Die Made im Kohl

In diesem Forum kann sich jeder mit seinem Text der Kritik des Publikums stellen. Selbstverständlich auf eigene Gefahr ...
dryopeticus
Kerberos
Beiträge: 2
Registriert: 15.10.2002, 16:16

Die Made im Kohl

Beitragvon dryopeticus » 16.10.2002, 00:51

Er braucht keine Freunde, denn er hat sich und Mutti.
In den Augen seiner Mitmenschen, jedenfalls die, die ihn beachteten, fristet er sein Dasein, lebt das Leben einer Made, denn so wie sie sich durch die Blätter eines verdorbenen Kohlkopfs frisst, so schmierig drängt er sich in die Leben der Menschen, er schwärzt sie an, er lügt wenn er spricht, er provoziert, er findet an niemanden seinen Gefallen, er kann es einfach nicht.
Wie die Made kriecht er durchs Leben und so beschränkt, wie eine Made nun einmal ist, so läuft auch er, lernt nichts hinzu, wenn man ihn seines Verhaltens aufmerksam macht. Er will einfach nicht lernen.
So wie die Menschen faulenden Kohl mögen, so mag man auch ihn und zwar aus den selben Gründen. Denn er kann, das hat er oft bewiesen, nur Kohl zum Verderben bringen. An diesen süßen, penetranten Geruch kann man einige Menschen gewöhnen, die ihn einfach verdrängen, doch den meisten beißt er in der Nase.

* _Aufgabe 1_: Zähle die Zeilen der Einträge, in denen die Zeichenfolge „nearest“ vorkommt, und gib nur diese Zahl an.

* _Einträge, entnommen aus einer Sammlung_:

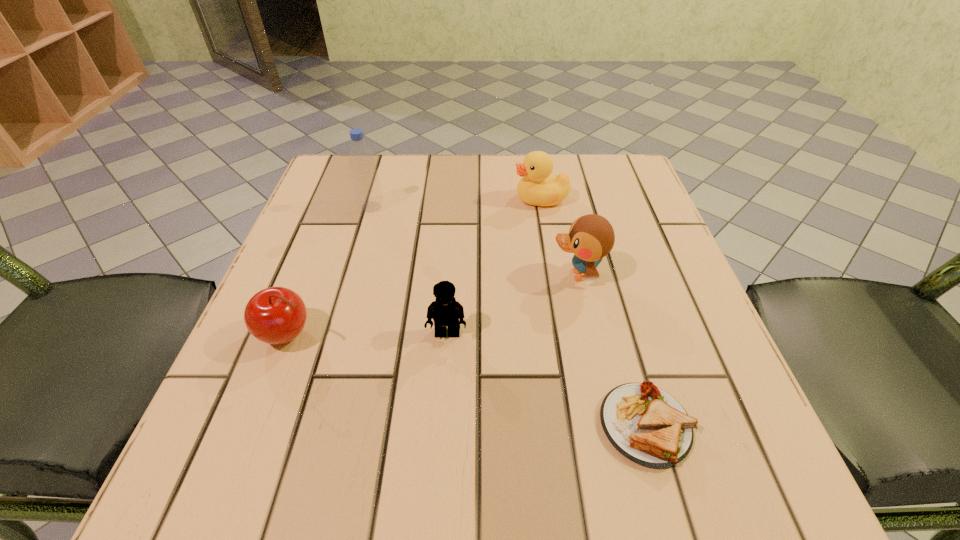
Where is `vacant space at the near left corner of the desktop`? vacant space at the near left corner of the desktop is located at coordinates (230, 457).

In the image, there is a desktop. Identify the location of vacant region at the far right corner. The height and width of the screenshot is (540, 960). (644, 187).

Where is `free space at the near right corner of the desktop`? This screenshot has width=960, height=540. free space at the near right corner of the desktop is located at coordinates (767, 500).

Locate an element on the screen. The image size is (960, 540). blank region between the nearest object and the third farthest object is located at coordinates (612, 350).

Where is `empty space between the sandwich and the farther duck`? This screenshot has height=540, width=960. empty space between the sandwich and the farther duck is located at coordinates (592, 312).

Find the location of `free space between the nearest object and the third object from left to right`. free space between the nearest object and the third object from left to right is located at coordinates (546, 379).

I want to click on vacant point located between the nearer duck and the shortest object, so click(612, 350).

You are a GUI agent. You are given a task and a screenshot of the screen. Output one action in this format:
    pyautogui.click(x=<x>, y=<y>)
    Task: Click on the free space that is in between the fourth object from right to left and the farther duck
    
    Given the screenshot: What is the action you would take?
    pyautogui.click(x=493, y=266)

You are a GUI agent. You are given a task and a screenshot of the screen. Output one action in this format:
    pyautogui.click(x=<x>, y=<y>)
    Task: Click on the empty space that is in between the farther duck and the bottle
    
    Given the screenshot: What is the action you would take?
    pyautogui.click(x=456, y=203)

The image size is (960, 540). What are the coordinates of `vacant region between the cherry and the sandwich` in the screenshot? It's located at (467, 380).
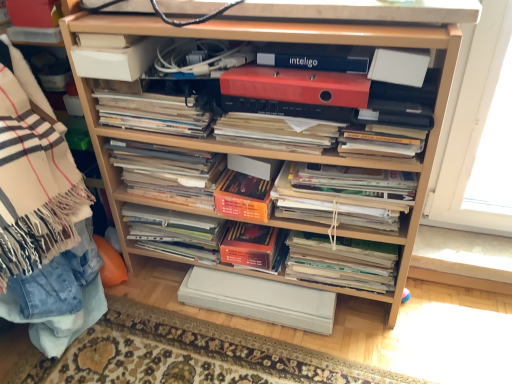
At what (x,y) coordinates should I click in order to perform the action: click on free space above matte paper magazine at lower center, the 7th magazine from the top (from a real-world perspective). Please return your answer as a coordinate pair (x, y). The width and height of the screenshot is (512, 384). Looking at the image, I should click on (344, 244).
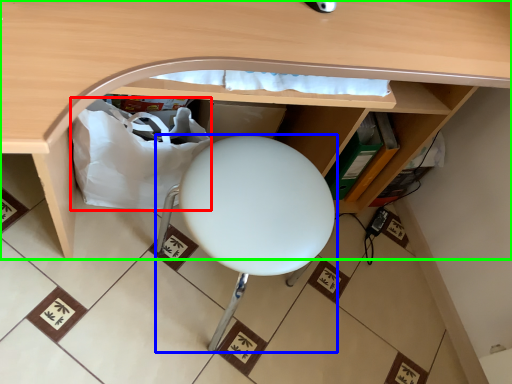
Question: Based on their relative distances, which object is farther from paper bag (highlighted by a red box)? Choose from furniture (highlighted by a blue box) and desk (highlighted by a green box).

Choices:
 (A) furniture
 (B) desk

Answer: (B)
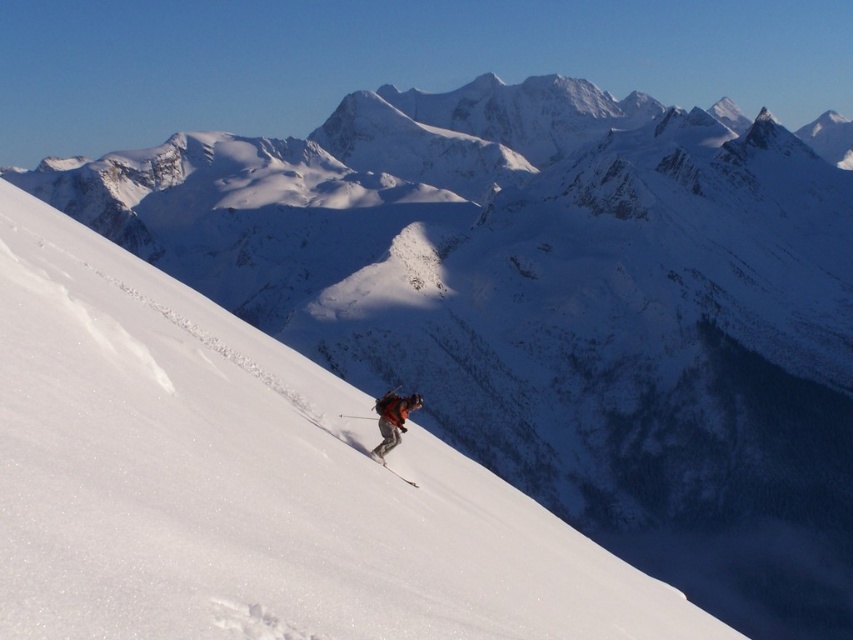
Question: Does white snow ski slope at center have a larger size compared to matte black ski at center?

Choices:
 (A) no
 (B) yes

Answer: (B)

Question: Can you confirm if white snow ski slope at center is positioned below matte black ski at center?

Choices:
 (A) yes
 (B) no

Answer: (B)

Question: Which object is closer to the camera taking this photo?

Choices:
 (A) white snow ski slope at center
 (B) orange fabric jacket at center

Answer: (A)

Question: Which of the following is the farthest from the observer?

Choices:
 (A) white snow ski slope at center
 (B) orange fabric jacket at center

Answer: (B)

Question: Is white snow ski slope at center to the right of orange fabric jacket at center from the viewer's perspective?

Choices:
 (A) no
 (B) yes

Answer: (A)

Question: Among these objects, which one is farthest from the camera?

Choices:
 (A) orange fabric jacket at center
 (B) matte black ski at center

Answer: (A)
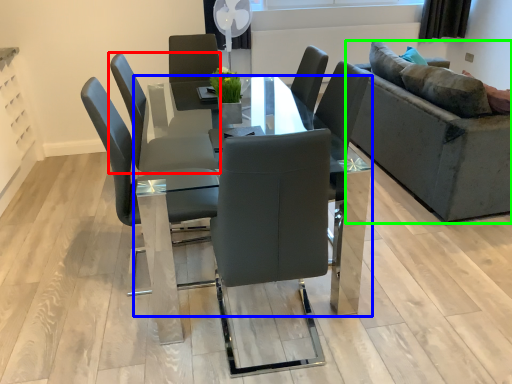
Question: Which is nearer to the chair (highlighted by a red box)? table (highlighted by a blue box) or studio couch (highlighted by a green box).

Choices:
 (A) table
 (B) studio couch

Answer: (A)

* _Aufgabe 2_: Nenne alle Teilsätze, die im Ausgangstext mit „er“ beginnen und in dem Satz stehen, der mit „In den Augen seiner Mitmenschen“ anfängt.

* _Lösung 1_: 2

* _Lösung 2_:
- er schwärzt sie an
- er lügt wenn er spricht
- er provoziert
- er findet an niemanden seinen Gefallen
- er kann es einfach nicht